175 дней на счастье

22
18
20
22
24
26
28
30

23:00. Мы все ужинали в ресторане (готовить ни у папы, ни у мамы, как всегда, времени нет), еще были друзья семьи. Разговор шел шутливый, о делах никто (во всяком случае пока!) не говорил. Мама собиралась читать лекцию о постмодерне в четверг, и все за столом принялись донимать ее расспросами. Я про постмодерн знала мало и слушала, открыв рот. Умные женщины прекрасны, невообразимы, озарены своим гением так, что иногда хочется зажмуриться от этого одухотворяющего света. Правда, ум требует амбиций, а амбиции не выделяют времени на общение с семьей…

Я постоянно отпускаю такие шпильки, хотя пора бы уже смириться. Мама вышла из декрета почти два года назад.

Беседа вышла интересной, я даже сказала что-то умное и заслужила одобрительные взгляды родителей.

Потом, конечно, взрослые начали говорить о делах. С тех пор как папу назначили ректором, эти разговоры стали нескончаемыми. Я отгоняла скуку тем, что разглядывала и слушала исполнителей живой музыки.

– Что такое andante? – спросила я, услышав неизвестное слово в песне.

– Таким термином обозначают умеренно медленный темп в музыке, – ответила мама. Она в этот момент говорила с подругой и отвлеклась только потому, что сработал инстинкт преподавателя: задали вопрос.

Andante, andante…

Медленнее, медленнее…

Очень изящно.

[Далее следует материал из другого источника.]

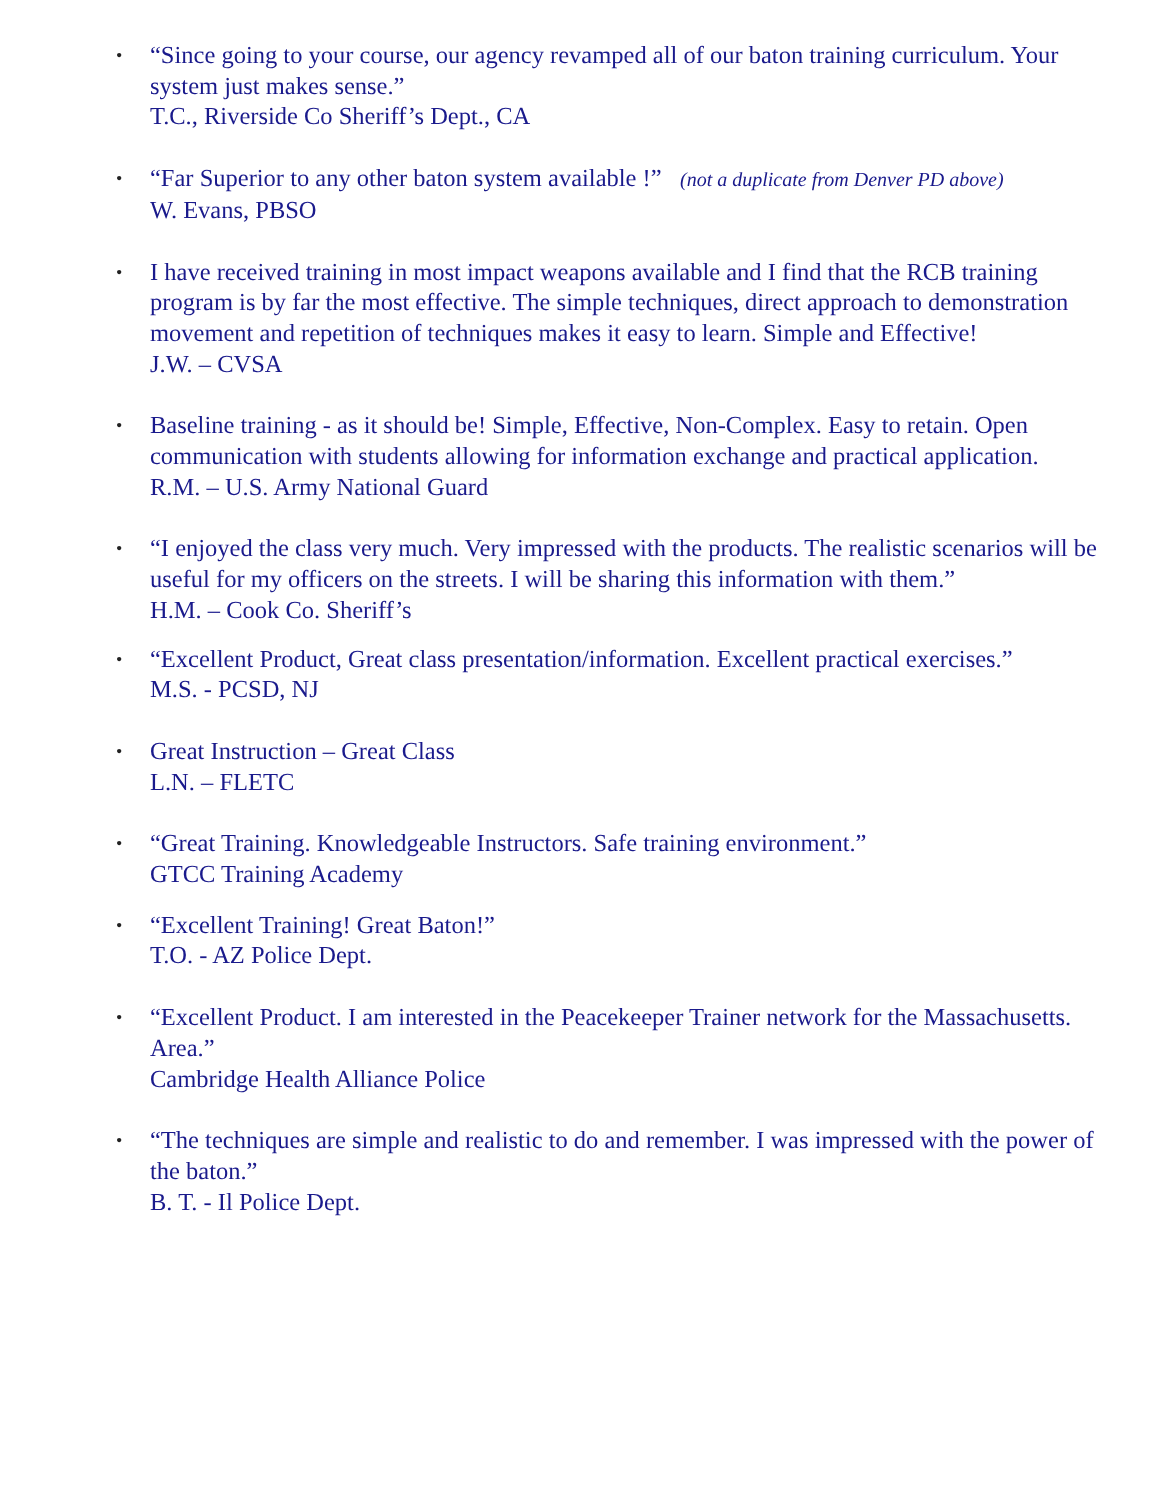• “Since going to your course, our agency revamped all of our baton training curriculum. Your system just makes sense.”
T.C., Riverside Co Sheriff’s Dept., CA
• “Far Superior to any other baton system available !” (not a duplicate from Denver PD above)
W. Evans, PBSO
• I have received training in most impact weapons available and I find that the RCB training program is by far the most effective. The simple techniques, direct approach to demonstration movement and repetition of techniques makes it easy to learn. Simple and Effective!
J.W. – CVSA
• Baseline training - as it should be! Simple, Effective, Non-Complex. Easy to retain. Open communication with students allowing for information exchange and practical application.
R.M. – U.S. Army National Guard
• “I enjoyed the class very much. Very impressed with the products. The realistic scenarios will be useful for my officers on the streets. I will be sharing this information with them.”
H.M. – Cook Co. Sheriff’s
• “Excellent Product, Great class presentation/information. Excellent practical exercises.”
M.S. - PCSD, NJ
• Great Instruction – Great Class
L.N. – FLETC
• “Great Training. Knowledgeable Instructors. Safe training environment.”
GTCC Training Academy
• “Excellent Training! Great Baton!”
T.O. - AZ Police Dept.
• “Excellent Product. I am interested in the Peacekeeper Trainer network for the Massachusetts. Area.”
Cambridge Health Alliance Police
• “The techniques are simple and realistic to do and remember. I was impressed with the power of the baton.”
B. T. - Il Police Dept.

Я сразу стала представлять: мои пятки шлепают по паркету, когда я кружусь. Кто-то подает мне руку…

– …Маша поедет к родителям Славы, – ответила мама на вопрос крестного о том, как я проведу каникулы.

Я потянулась на стуле. Лето будет таким же, как и всегда: бабушка с дедушкой, юг, море, клубника, апельсины и акварель. Хорошее лето, правда опять без родителей.

Июнь, 4

Мама уже убежала на лекцию. В прихожей я успела увидеть только, как она надевает красные остроносые туфли на маленьком каблуке и исчезает в подъезде. Даже дверь не закрыла – так спешила. Мама последнее время выглядела особенно хорошо. Она всегда как будто молодела, когда шла рассказывать об искусстве. Во время учебного года мама преподавала в институте, а летом маялась без дела, когда заканчивался период сессии, но вот недавно знакомый отца пригласил ее проводить арт-встречи в его ресторане. Мама очень обрадовалась, хотя волновалась, как перед экзаменом. Лекция прошла хорошо, и маму стали приглашать другие арт-пространства, а она всегда с радостью соглашалась, поэтому летом мы видели ее еще реже, чем осенью и зимой.

Лилька еще дрыхла в комнате, так что мы с папой остались наедине. Он не то чтобы спешил, но я видела по его позе, что вот сейчас он сделает последний глоток чая – и огромная суровая пасть «Работа» беспощадно поглотит его.

– Самолет или машина? – ни на что не надеясь, спросила я.

Папа читал новости в телефоне, поэтому не услышал мой вопрос. Я налила кофе в белоснежную фарфоровую чашечку из красивого сервиза, который еще прабабушка в революцию, а потом в период раскулачивания сберегла. Так он у нас и передается из поколения в поколение по женской линии. Только раньше его за семью замками хранили, а мама заявила, что вещь должна жить, отмыла чашки и блюдца и в тот же вечер напоила нас чаем из них.

Громким, бьющим по вискам звуком отсчитывали минуты старые кухонные часы.

Я села напротив папы, наклонила голову, нарочито громко вздохнула. Потрясающая концентрация у человека – ноль внимания!

– Папа!

– Ты что-то сказала? – Он перевел взгляд с телефона на меня.